My head is full of things and I cannot concentrate. I have to serve this Sunday at Junior Program, decorate the banners for brothers' appreciation next week, preparing and brainstorming how I can help my students academically and in character, Shirlyn's wedding stuff assigned to me, and many more.
I have to admit, it just escalate the tension; especially being a passive smoker for 3 smokers at home. I thought I was going to die. I cannot imagine why would they want to destroy their lives for something so petty and non-beneficial. Worse, destroy my brother and my life for their cheap pleasures. I was sooooo depressed about my living condition that after praying to God about it, decided to let my parents know that I would like to move out.
Mum was shocked and she asked why.

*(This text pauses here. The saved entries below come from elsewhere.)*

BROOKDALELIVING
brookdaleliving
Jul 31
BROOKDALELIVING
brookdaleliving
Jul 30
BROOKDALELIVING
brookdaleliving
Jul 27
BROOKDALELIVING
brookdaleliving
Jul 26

As much as I would like to stay in this house, I'm sure that staying in this house any longer will not allow me to live beyond 65. I have this high chance of dying before any of them. I already have difficulty breathing, despite exercising a few times a week. My mind is clouded, and frankly speaking, I got so depressed I cannot do anything but rest. After telling mum about it, I told God that it's all up to him now. Whether to stay or not, it's all up to Him.

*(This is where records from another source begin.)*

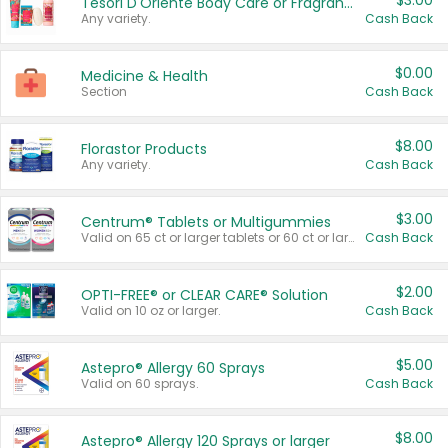
$3.00
Tesori D'Oriente Body Care or Fragrance
Any variety.
Cash Back
$0.00
Medicine & Health
Section
Cash Back
$8.00
Florastor Products
Any variety.
Cash Back
$3.00
Centrum® Tablets or Multigummies
Valid on 65 ct or larger tablets or 60 ct or larger Multigummies.
Cash Back
$2.00
OPTI-FREE® or CLEAR CARE® Solution
Valid on 10 oz or larger.
Cash Back
$5.00
Astepro® Allergy 60 Sprays
Valid on 60 sprays.
Cash Back
$8.00
Astepro® Allergy 120 Sprays or larger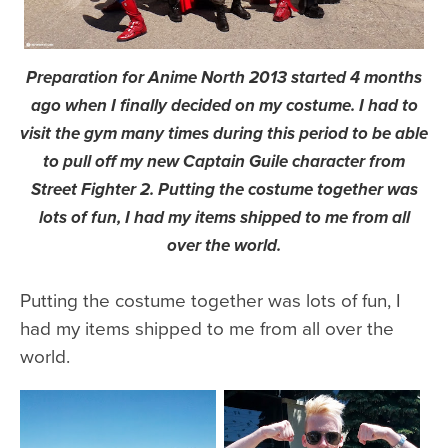
Preparation for Anime North 2013 started 4 months
ago when I finally decided on my costume. I had to
visit the gym many times during this period to be able
to pull off my new Captain Guile character from
Street Fighter 2. Putting the costume together was
lots of fun, I had my items shipped to me from all
over the world.
Putting the costume together was lots of fun, I
had my items shipped to me from all over the
world.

Then, today my parents did something I appreciate a lot. So much that I did not know how to react. Dad automatically went out of the house and smoke, while mum went to on the fan to redirect the wind away from me so that I could not breathe the toxins in. Although the smell choked me when he walked in, I still appreciate the effort made by him. Mum did not smoke this day at all, and sis isn't home. I thank God for all these. Seriously, I know very well I cannot afford the rental, be it hostel or HDB room. I've even thought of asking Aunty Jeannie to help me find a rental room within budget. Besides, it is going to be super inconvenient for me. All for the sake of health.
Clearly, I believe God has his purpose for having me stay at home. After this gentle gesture from my parents, I became more understanding towards them. I'm not sure why, but this automatic return-gesture surprised me. At least I am willing to listen to my dad complaining - like my tolerance leveled up. I'm very grateful for it. Seriously, I've never felt this grateful and at peace with myself for a long long time.